::: TEXTE D'ÉTUDE :::

Gros effort de vulgarisation Mais si les archéologues sont déjà tenus de rédiger à chaque fois une synthèse de leurs travaux, un gros travail de vulgarisation s’impose, les articles scientifiques étant loin d’être digestes pour le grand public. Aussi ce bilan de la recherche archéologique regroupe 37 articles résumés en français, en anglais et pour la première fois, dans la langue véhiculaire de l’archipel concerné. Dans le même esprit, cinq capsules vidéos reprenant quatre thématiques phares ainsi qu’une présentation générale du dossier s’efforcent de démystifier encore une discipline, longtemps attribué à des chercheurs métropolitains ou étrangers. “
L’idée c’est de rendre la parole aux archéologues mais aussi aux acteurs qui font l’archéologie, à savoir les populations locales” souligne Anatauarii.
Avec 36% des opérations -contre 32% aux îles du Vent- c’est aux Marquises que l’archéologie sera la plus dynamique sur cette dernière décennie, avec une reprise intensive des travaux à Ua Huka. Ainsi à Hane, “
site-clef pour le peuplement polynésien”, la reprise des fouilles en 2009 par Eric Conte et Guillaume Molle ont permis de compléter la carte archéologique de l’île et documenter les modes d’habitats traditionnels. A Nuku Hiva, les travaux menés par Melinda Allen ont mis à jour une enclave défensive, tandis que les analyses d’Andrew McAlister sur des prélèvements de roches ont permis de dresser un tableau des réseaux d’échanges à l’échelle des vallées et des îles. A Hiva Oa, les recommandations des archéologues sur le projet de construction de captage d’eau dans la vallée de Taaoa permettent de concilier sauvegarde du patrimoine et développement urbain.

:::

CONSIGNE 1 ->
Citez le texte sur l'archéologie polynésienne en commençant par « Avec 36% des » et en allant jusqu'à « et développement urbain. ».
CONSIGNE 2 ->
Prolongez le texte sur l'archéologie polynésienne au-delà de sa dernière phrase.

::: EXTRAITS DE DONNÉES :::

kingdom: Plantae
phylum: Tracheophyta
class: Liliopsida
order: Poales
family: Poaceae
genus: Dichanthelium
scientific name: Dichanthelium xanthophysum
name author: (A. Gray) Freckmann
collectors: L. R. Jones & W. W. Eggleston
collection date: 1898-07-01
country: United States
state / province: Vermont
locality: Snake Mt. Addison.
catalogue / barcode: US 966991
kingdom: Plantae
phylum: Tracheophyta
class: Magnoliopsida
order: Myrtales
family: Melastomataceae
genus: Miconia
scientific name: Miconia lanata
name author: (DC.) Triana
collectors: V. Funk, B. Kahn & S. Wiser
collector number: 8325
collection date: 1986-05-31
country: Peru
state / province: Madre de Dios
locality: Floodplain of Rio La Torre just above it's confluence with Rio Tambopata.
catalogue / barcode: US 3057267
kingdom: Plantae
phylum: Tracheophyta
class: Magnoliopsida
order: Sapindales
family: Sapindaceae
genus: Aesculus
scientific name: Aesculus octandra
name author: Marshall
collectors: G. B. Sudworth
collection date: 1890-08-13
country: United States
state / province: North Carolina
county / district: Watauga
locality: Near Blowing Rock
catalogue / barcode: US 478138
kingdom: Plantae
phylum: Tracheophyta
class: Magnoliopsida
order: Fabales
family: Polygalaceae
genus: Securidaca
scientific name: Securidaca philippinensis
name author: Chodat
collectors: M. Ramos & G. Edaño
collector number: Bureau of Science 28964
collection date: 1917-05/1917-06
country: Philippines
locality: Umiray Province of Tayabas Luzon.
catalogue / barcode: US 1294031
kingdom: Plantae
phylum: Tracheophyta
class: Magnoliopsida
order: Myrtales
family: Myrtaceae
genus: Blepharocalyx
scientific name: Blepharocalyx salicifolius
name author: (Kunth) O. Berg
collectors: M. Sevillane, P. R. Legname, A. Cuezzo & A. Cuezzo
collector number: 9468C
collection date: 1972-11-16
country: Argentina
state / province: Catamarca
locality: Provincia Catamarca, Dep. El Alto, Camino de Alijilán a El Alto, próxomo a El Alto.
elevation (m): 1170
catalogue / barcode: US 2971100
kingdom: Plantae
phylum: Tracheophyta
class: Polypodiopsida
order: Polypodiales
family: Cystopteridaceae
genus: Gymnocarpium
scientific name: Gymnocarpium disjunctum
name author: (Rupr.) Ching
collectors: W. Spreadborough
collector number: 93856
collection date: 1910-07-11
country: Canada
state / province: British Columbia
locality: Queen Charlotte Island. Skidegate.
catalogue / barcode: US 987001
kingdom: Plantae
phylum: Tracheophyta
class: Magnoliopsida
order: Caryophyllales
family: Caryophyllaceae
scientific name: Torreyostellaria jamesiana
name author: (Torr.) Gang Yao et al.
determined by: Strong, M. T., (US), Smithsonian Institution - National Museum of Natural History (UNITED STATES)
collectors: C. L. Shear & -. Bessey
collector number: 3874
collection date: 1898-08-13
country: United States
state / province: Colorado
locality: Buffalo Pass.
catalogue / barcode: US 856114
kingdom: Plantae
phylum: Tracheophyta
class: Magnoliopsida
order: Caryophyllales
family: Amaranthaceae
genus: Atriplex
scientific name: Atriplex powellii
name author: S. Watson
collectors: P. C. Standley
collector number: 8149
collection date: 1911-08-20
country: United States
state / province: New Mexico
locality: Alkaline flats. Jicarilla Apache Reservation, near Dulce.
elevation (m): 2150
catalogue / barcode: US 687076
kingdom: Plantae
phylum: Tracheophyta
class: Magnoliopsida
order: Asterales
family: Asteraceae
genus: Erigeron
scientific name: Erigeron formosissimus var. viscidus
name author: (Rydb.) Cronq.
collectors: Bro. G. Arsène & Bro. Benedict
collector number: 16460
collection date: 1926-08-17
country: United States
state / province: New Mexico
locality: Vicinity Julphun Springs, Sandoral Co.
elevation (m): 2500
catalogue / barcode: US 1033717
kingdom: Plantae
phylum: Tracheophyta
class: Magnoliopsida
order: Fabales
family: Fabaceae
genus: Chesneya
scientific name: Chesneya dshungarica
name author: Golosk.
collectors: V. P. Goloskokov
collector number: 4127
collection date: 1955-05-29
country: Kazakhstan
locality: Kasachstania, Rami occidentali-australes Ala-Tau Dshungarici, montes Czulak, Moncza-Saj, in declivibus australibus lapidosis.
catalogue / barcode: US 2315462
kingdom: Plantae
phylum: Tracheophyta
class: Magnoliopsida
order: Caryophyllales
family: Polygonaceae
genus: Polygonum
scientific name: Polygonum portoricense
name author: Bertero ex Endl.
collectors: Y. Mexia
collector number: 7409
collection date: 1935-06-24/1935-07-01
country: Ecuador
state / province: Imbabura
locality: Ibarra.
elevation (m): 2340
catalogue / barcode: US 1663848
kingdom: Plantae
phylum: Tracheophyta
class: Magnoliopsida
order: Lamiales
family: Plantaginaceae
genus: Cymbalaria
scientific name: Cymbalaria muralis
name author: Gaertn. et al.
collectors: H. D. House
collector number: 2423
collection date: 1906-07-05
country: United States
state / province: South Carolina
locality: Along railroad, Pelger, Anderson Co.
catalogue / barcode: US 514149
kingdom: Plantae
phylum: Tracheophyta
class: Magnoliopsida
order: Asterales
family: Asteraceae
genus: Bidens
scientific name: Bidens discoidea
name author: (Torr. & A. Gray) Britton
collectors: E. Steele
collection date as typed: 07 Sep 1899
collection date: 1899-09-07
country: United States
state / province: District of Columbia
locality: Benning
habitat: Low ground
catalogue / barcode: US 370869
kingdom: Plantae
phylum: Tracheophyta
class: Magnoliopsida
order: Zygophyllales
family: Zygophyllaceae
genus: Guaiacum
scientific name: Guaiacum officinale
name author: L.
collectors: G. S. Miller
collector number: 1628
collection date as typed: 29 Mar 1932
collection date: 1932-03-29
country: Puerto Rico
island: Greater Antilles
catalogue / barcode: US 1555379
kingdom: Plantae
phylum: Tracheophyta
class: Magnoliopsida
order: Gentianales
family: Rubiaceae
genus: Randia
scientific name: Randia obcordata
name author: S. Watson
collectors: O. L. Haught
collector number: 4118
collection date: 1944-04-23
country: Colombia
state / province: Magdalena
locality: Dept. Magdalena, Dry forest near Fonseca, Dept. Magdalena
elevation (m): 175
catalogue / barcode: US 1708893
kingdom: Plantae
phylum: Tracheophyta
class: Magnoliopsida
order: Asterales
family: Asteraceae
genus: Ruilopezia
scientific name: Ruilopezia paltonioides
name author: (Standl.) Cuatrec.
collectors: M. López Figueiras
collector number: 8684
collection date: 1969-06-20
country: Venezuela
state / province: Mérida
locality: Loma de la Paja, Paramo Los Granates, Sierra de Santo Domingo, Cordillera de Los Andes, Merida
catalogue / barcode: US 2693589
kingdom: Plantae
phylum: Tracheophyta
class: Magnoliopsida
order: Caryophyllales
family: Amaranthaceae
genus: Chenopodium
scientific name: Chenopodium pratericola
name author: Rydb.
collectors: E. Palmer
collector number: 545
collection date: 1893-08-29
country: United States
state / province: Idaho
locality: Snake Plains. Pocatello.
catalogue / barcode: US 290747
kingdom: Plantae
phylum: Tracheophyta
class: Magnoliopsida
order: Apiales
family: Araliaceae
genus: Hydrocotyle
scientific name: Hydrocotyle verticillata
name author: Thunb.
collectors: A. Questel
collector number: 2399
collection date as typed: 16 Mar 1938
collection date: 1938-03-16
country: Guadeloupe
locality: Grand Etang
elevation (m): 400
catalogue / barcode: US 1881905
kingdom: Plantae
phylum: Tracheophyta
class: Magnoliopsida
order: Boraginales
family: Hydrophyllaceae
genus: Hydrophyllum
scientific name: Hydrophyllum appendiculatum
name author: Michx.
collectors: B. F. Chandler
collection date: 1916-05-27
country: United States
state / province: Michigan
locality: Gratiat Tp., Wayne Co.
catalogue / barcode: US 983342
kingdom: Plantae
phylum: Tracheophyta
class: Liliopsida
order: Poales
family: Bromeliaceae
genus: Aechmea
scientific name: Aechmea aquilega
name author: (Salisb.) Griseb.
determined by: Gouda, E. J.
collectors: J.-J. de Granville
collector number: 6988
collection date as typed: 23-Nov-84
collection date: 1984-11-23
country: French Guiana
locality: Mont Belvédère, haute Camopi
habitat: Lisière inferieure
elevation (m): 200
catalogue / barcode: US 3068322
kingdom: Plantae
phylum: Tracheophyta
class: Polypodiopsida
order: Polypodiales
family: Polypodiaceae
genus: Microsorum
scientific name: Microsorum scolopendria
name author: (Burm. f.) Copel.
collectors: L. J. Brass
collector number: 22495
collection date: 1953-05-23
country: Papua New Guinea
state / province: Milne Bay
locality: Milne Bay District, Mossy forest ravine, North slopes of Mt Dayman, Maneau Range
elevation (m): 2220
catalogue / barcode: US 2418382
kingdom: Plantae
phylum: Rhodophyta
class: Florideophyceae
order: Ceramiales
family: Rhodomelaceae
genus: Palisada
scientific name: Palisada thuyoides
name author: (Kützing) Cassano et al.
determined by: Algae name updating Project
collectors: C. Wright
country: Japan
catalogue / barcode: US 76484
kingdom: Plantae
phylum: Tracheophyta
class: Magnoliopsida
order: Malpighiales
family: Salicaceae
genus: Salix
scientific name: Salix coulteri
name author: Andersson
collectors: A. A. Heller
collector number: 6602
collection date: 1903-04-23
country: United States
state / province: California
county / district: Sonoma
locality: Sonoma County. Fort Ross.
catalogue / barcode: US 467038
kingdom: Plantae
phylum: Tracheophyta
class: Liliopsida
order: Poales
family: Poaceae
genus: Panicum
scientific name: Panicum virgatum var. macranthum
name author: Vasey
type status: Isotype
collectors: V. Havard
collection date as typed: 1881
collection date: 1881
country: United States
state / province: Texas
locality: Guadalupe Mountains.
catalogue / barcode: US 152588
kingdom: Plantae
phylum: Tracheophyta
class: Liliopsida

:::

RÉPONSE RÉDIGÉE 1 ->
Avec 36% des opérations -contre 32% aux îles du Vent- c’est aux Marquises que l’archéologie sera la plus dynamique sur cette dernière décennie, avec une reprise intensive des travaux à Ua Huka. Ainsi à Hane, “
site-clef pour le peuplement polynésien”, la reprise des fouilles en 2009 par Eric Conte et Guillaume Molle ont permis de compléter la carte archéologique de l’île et documenter les modes d’habitats traditionnels. A Nuku Hiva, les travaux menés par Melinda Allen ont mis à jour une enclave défensive, tandis que les analyses d’Andrew McAlister sur des prélèvements de roches ont permis de dresser un tableau des réseaux d’échanges à l’échelle des vallées et des îles. A Hiva Oa, les recommandations des archéologues sur le projet de construction de captage d’eau dans la vallée de Taaoa permettent de concilier sauvegarde du patrimoine et développement urbain.

RÉPONSE RÉDIGÉE 2 ->
Du côté des Tuamotu-Gambier qui comptabilisent treize missions archéologiques, soit 15% des opérations, les recherches ont permis de mieux documenter les modes de vie, les pratiques religieuses et funéraires de l’ancienne communauté qui l’occupait et, au-delà, des habitants de l’archipel.
Le peuplement du Pacifique, une question qui obsède Autant de recherches qui contribuent à la progression des connaissances sur les sociétés polynésiennes pré européennes. “
En l’espace d’une décennie, ces études ont apporté des éléments inédits sur le fonctionnement interne des groupes humains, renseignant sur différents aspects de leur mode de vie : habitat traditionnel, pratique religieuses ou funéraires” note l’article d’introduction.
Avec en moyenne huit missions de terrain par an, les travaux restent cependant “
relativement faibles au regard de l’étendue du territoire et des vastes zones d’ombres qui couvrent encore la préhistoire polynésienne”. Ce qui peut sans doute s’expliquer selon lui “
par le nombre relativement réduit de chercheurs dans ce domaine” justifie l’article d’introduction. A l’inverse, la Polynésie attire toujours autant les archéologues. “
La question du peuplement c’est quelque chose qui a toujours obsédé les chercheurs, certainement parce qu’il s’agit de la plus grande épopée maritime jamais effectuée par l’homme” commente Anatauarii.
Et s’il a fallu attendre 2021 pour restituer des travaux de 2005, c’était à défaut d’une “
volonté politique“ d’une part, mais aussi “
parce qu’il manquait quelqu’un qui se saisisse du dossier et qui le coordonne précise le ministre de la Culture. Ainsi, la parution de ce nouvel opus s’inscrit dans une nouvelle dynamique insufflée par la mutation du service de la culture et du patrimoine en direction de la culture et du patrimoine. Ce qui avait déjà permis de redéfinir ses missions et de consacrer à cette discipline une cellule “patrimoine culturel” dotée de deux archéologues. Dont Anatauarii, lui-même passé par le Cirap (Centre International de Recherche Archéologique sur la Polynésie). Créée en janvier 2007 sous l’impulsion du Professeur Eric Conte, l’organisme peut d’ailleurs se targuer d’avoir participé à la formation de six doctorants sur l’archéologie en Polynésie, dont deux de l’UPF.